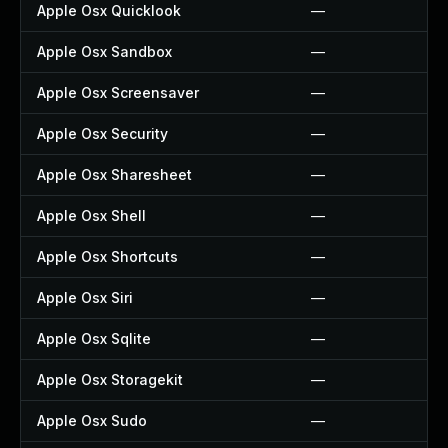
Apple Osx Quicklook
—
Apple Osx Sandbox
—
Apple Osx Screensaver
—
Apple Osx Security
—
Apple Osx Sharesheet
—
Apple Osx Shell
—
Apple Osx Shortcuts
—
Apple Osx Siri
—
Apple Osx Sqlite
—
Apple Osx Storagekit
—
Apple Osx Sudo
—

DIRECTIONS FOR THIS TASK
Set the whole listing down again unchanged, apart from the pictures, which are omitted.

EXPECTED ANSWER
Apple Osx Quicklook
—
Apple Osx Sandbox
—
Apple Osx Screensaver
—
Apple Osx Security
—
Apple Osx Sharesheet
—
Apple Osx Shell
—
Apple Osx Shortcuts
—
Apple Osx Siri
—
Apple Osx Sqlite
—
Apple Osx Storagekit
—
Apple Osx Sudo
—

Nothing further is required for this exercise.